EATONVILLE, Wash. - Rapid antigen COVID-19 testing has been a big part of getting college and professional sports back on the field, on the court, and on the screens of fans. The same strategy of testing is now being piloted at schools in Pierce County towards the goal of resuming in-person learning.
Eatonville School District, Peninsula School District and White River School District are collaborating with the Tacoma-Pierce County Health Department to pilot this school-based program. In the Eatonville School District, Weyerhaeuser Elementary School and Eatonville Middle School are the testing sites.
“We see this as the next step to assure that we are able to open schools in a safer manner,” said Krestin Bahr, superintendent of Eatonville School District.
Monday, after a health screening and completed consent form, Kaiya Burgess became one of the first teachers in the district to take a rapid COVID-19 test.
“I think will be really helpful to eventually reopen schools,” said Burgess. “I teach [Career and Technical Education], so it’s all hands-on. Teaching remotely has been really difficult, it’s been difficult for every teacher and every student.”
Rapid antigen COVID-19 testing is one tool towards the goal of safely getting people back in the classroom. It collects test results in a database to see what the health trends are, then helps health officials and districts decide when and how to resume in-person learning.
“As we get smarter and work together to really think about what schooling looks like in this COVID-centric environment, it gives us one more tool in the toolbox both for our staff safety as well as our student and families safety,” said Bahr.
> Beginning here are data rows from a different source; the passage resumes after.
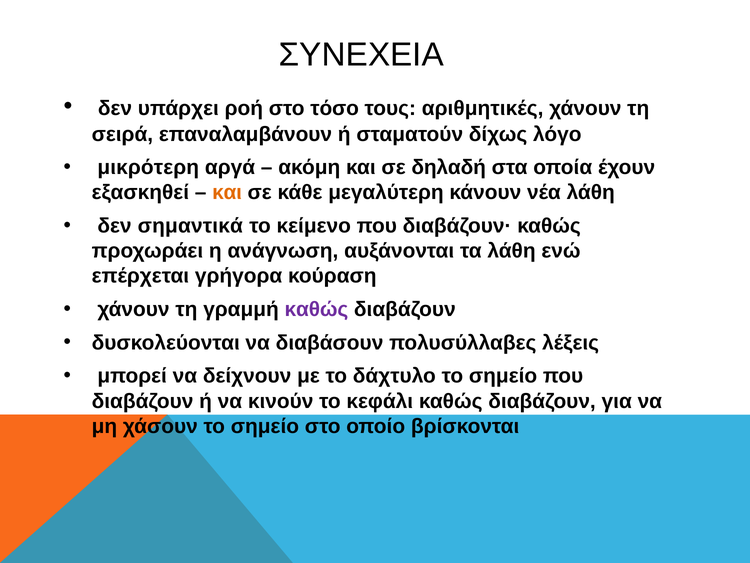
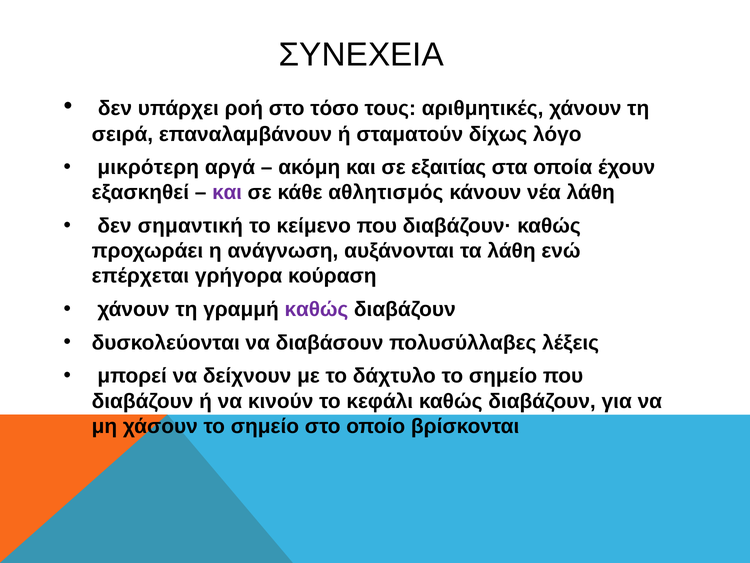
δηλαδή: δηλαδή -> εξαιτίας
και at (227, 192) colour: orange -> purple
μεγαλύτερη: μεγαλύτερη -> αθλητισμός
σημαντικά: σημαντικά -> σημαντική
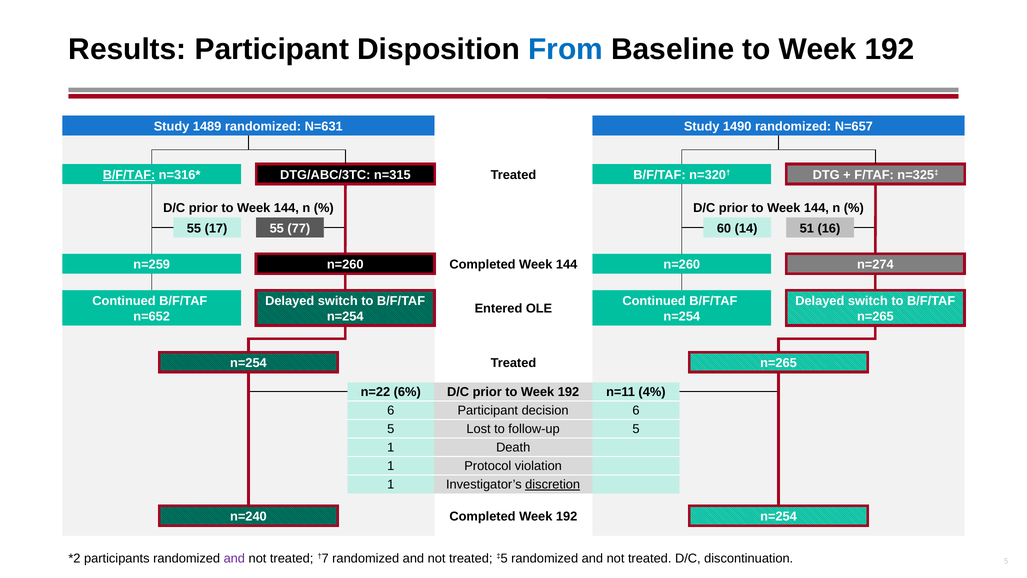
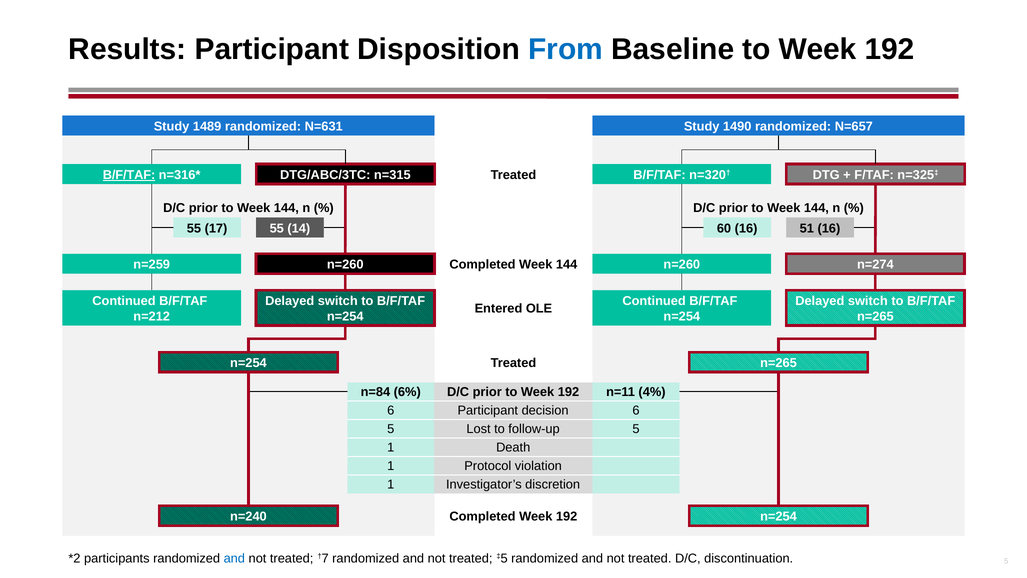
77: 77 -> 14
60 14: 14 -> 16
n=652: n=652 -> n=212
n=22: n=22 -> n=84
discretion underline: present -> none
and at (234, 558) colour: purple -> blue
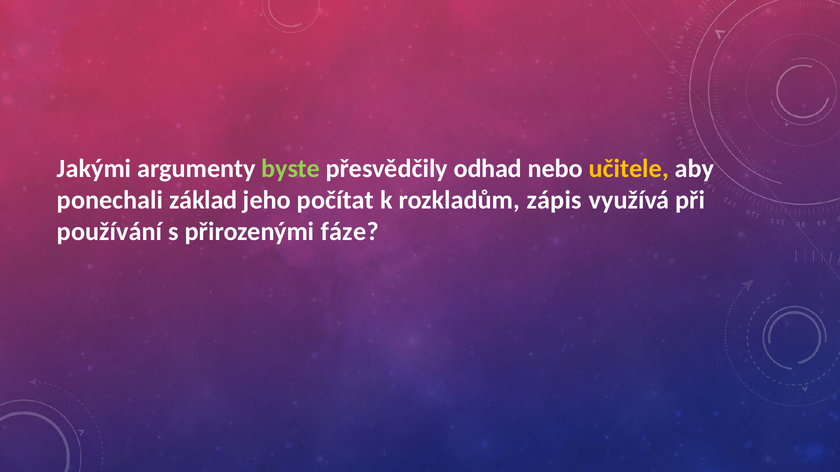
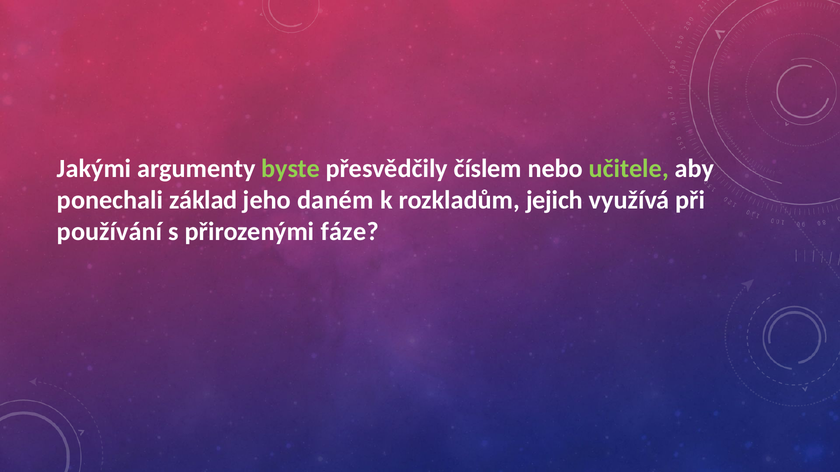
odhad: odhad -> číslem
učitele colour: yellow -> light green
počítat: počítat -> daném
zápis: zápis -> jejich
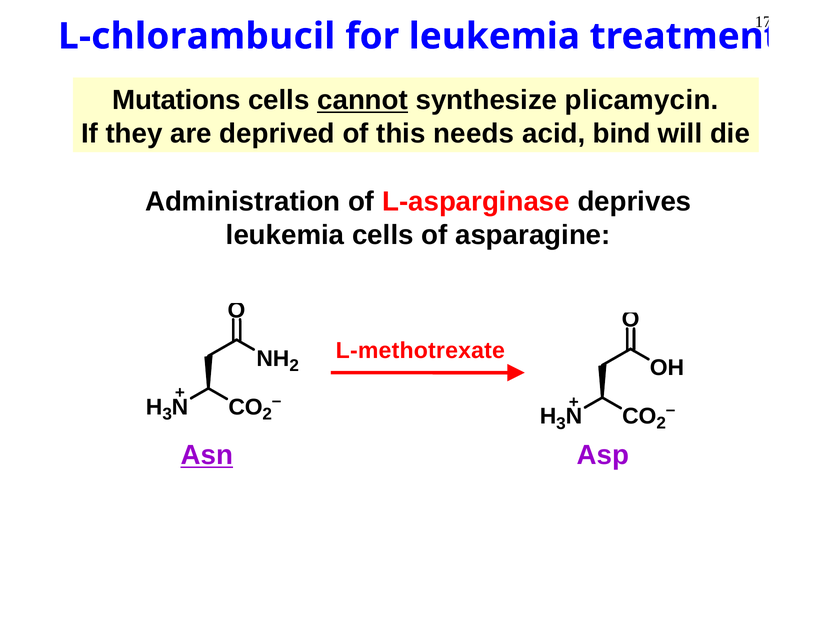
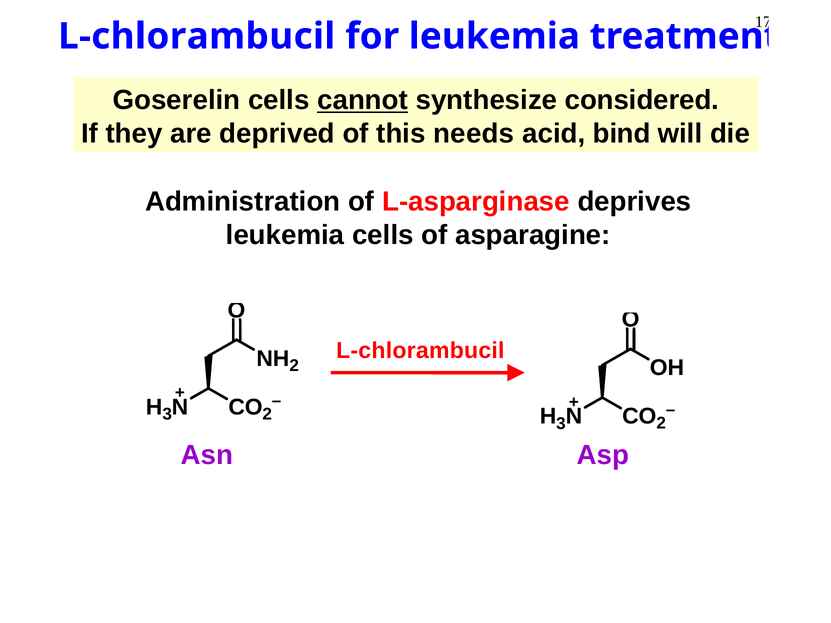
Mutations: Mutations -> Goserelin
plicamycin: plicamycin -> considered
L-methotrexate at (420, 351): L-methotrexate -> L-chlorambucil
Asn underline: present -> none
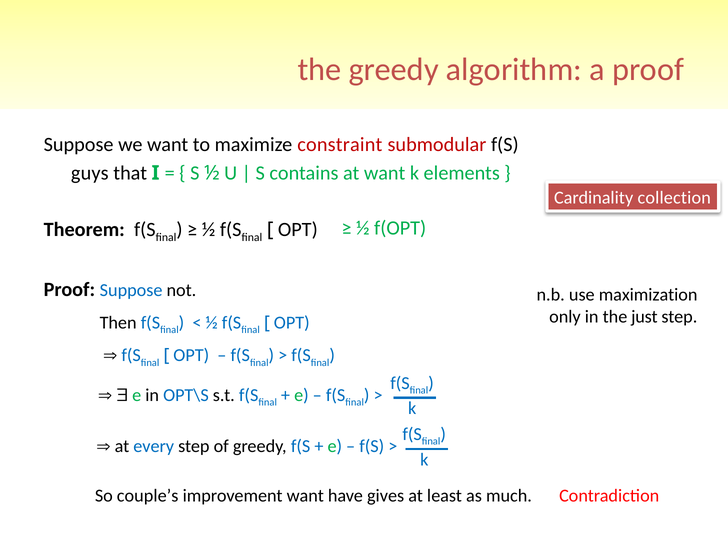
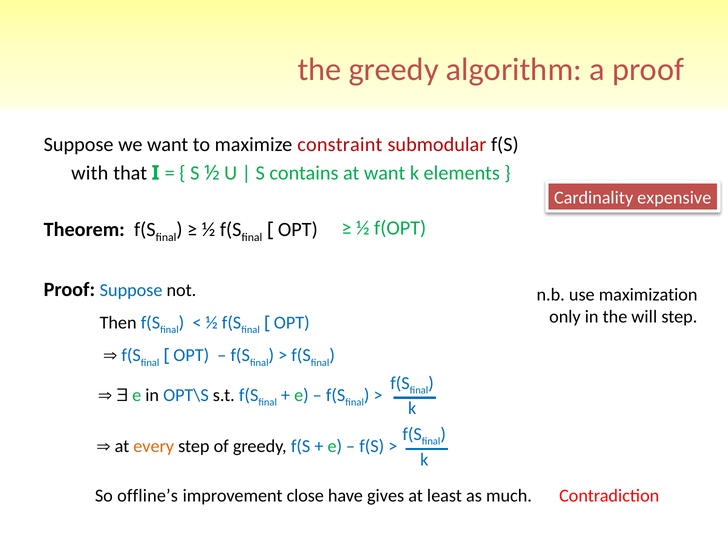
guys: guys -> with
collection: collection -> expensive
just: just -> will
every colour: blue -> orange
couple’s: couple’s -> offline’s
improvement want: want -> close
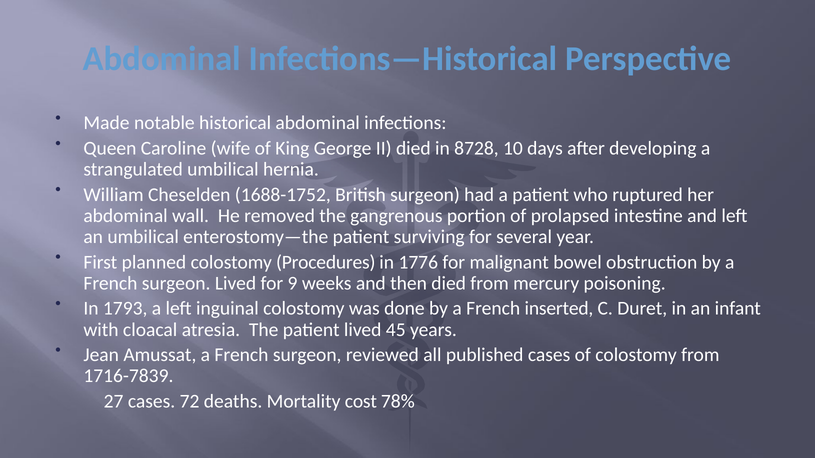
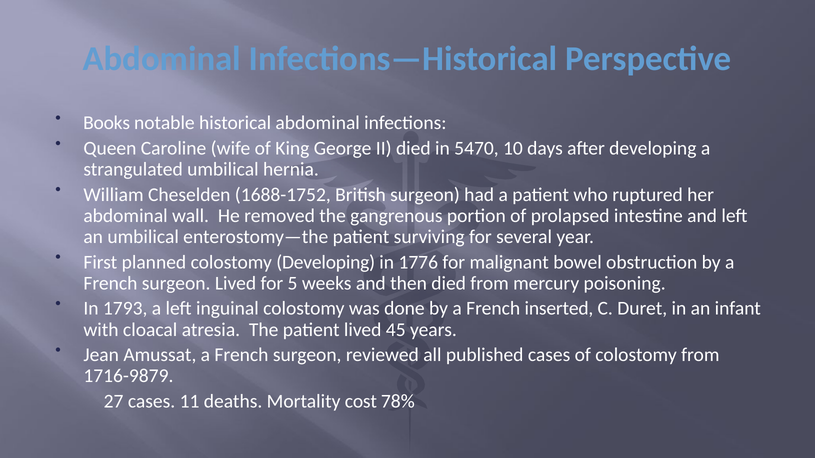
Made: Made -> Books
8728: 8728 -> 5470
colostomy Procedures: Procedures -> Developing
9: 9 -> 5
1716-7839: 1716-7839 -> 1716-9879
72: 72 -> 11
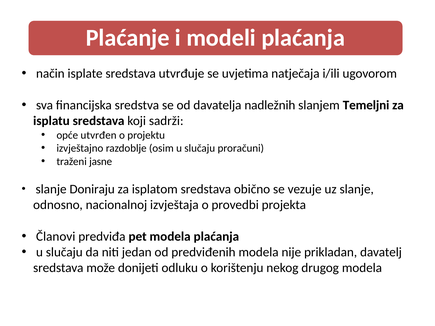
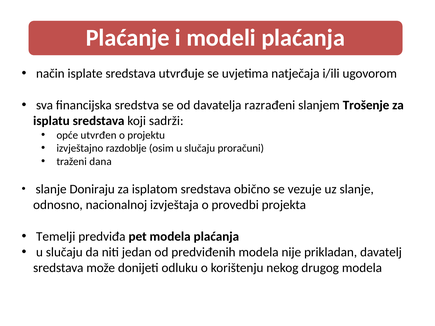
nadležnih: nadležnih -> razrađeni
Temeljni: Temeljni -> Trošenje
jasne: jasne -> dana
Članovi: Članovi -> Temelji
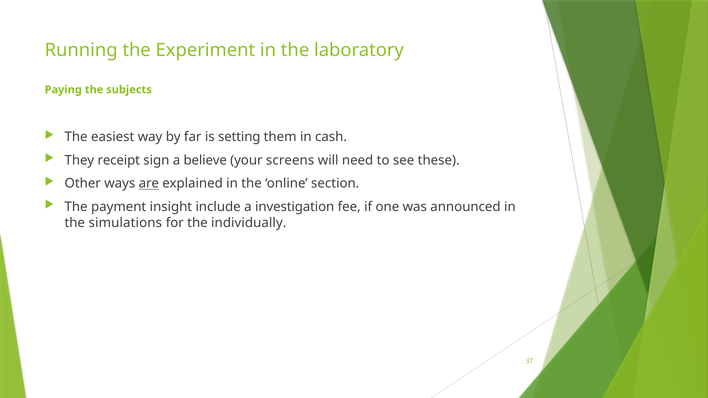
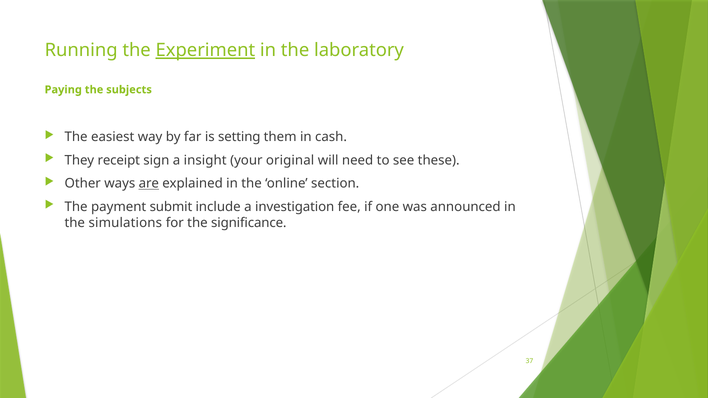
Experiment underline: none -> present
believe: believe -> insight
screens: screens -> original
insight: insight -> submit
individually: individually -> significance
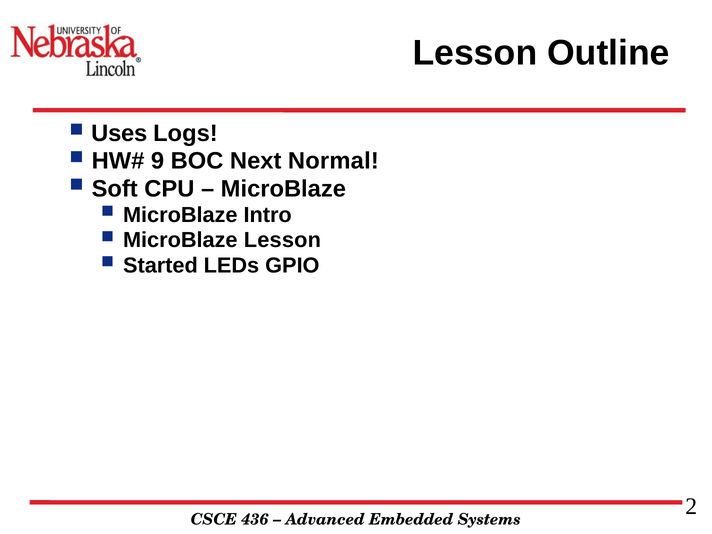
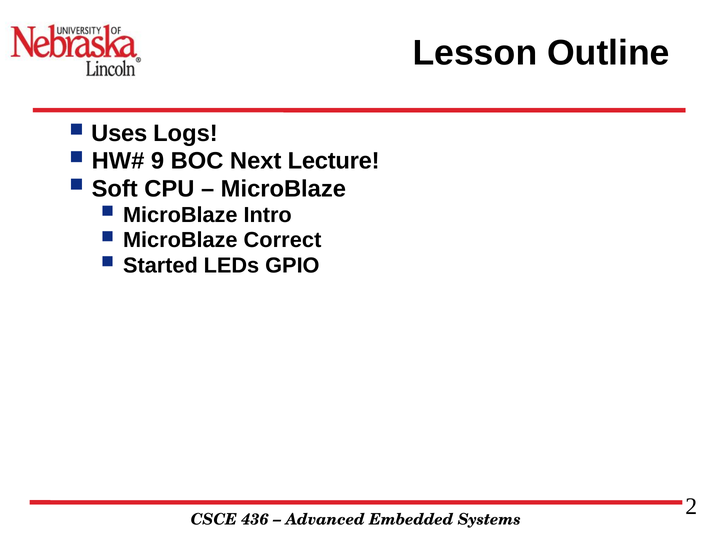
Normal: Normal -> Lecture
MicroBlaze Lesson: Lesson -> Correct
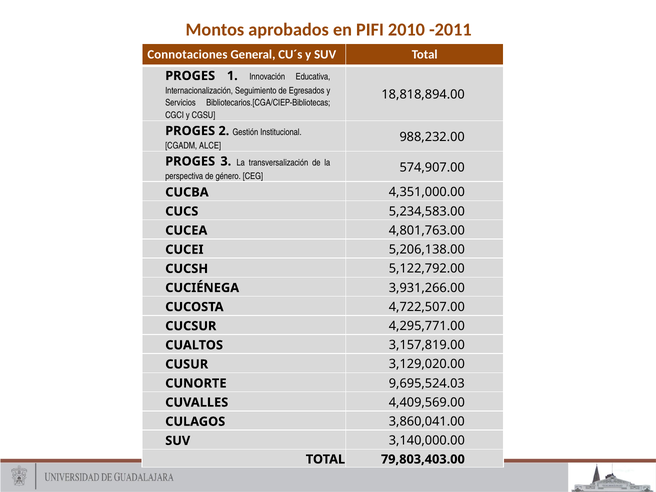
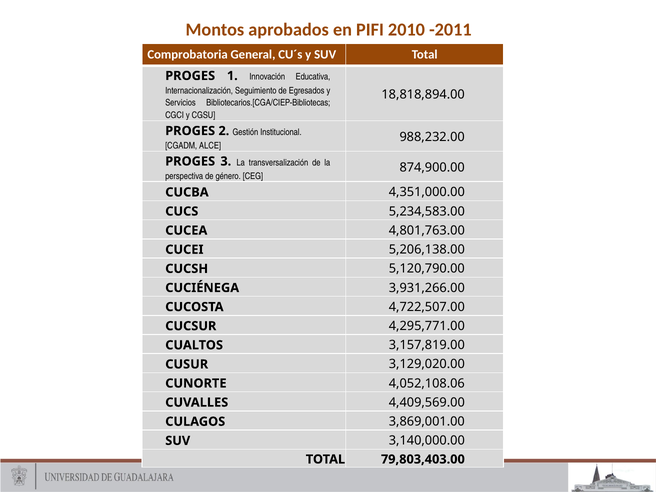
Connotaciones: Connotaciones -> Comprobatoria
574,907.00: 574,907.00 -> 874,900.00
5,122,792.00: 5,122,792.00 -> 5,120,790.00
9,695,524.03: 9,695,524.03 -> 4,052,108.06
3,860,041.00: 3,860,041.00 -> 3,869,001.00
Students and staff within the Eatonville School District can voluntarily take a quick test and get their results in 15 minutes at no charge.
“It was super quick, easy, and out the door,” said Burgess. “It’s a great opportunity. Don’t be afraid of testing, it’s not anything scary.”
The testing is made possible through a grant, approved by Pierce County Council, worth $7.8 million in federal CARES Act funds. The Washington State Department of Health said several more districts across the state are collaborating with local health departments to participate in this pilot project. Those additional school districts are slated to start testing as early as December 7th. A DOH representative said it’s possible more school districts will adopt this rapid testing once the pilot is complete.
Bahr said students and staff have been on a hybrid model for most of the fall semester. For the next three weeks, however, classes will be remote for the duration of the pilot program.
“We are trying everything that we can in order to keep things safe and to get through this healthy and together,” said Bahr.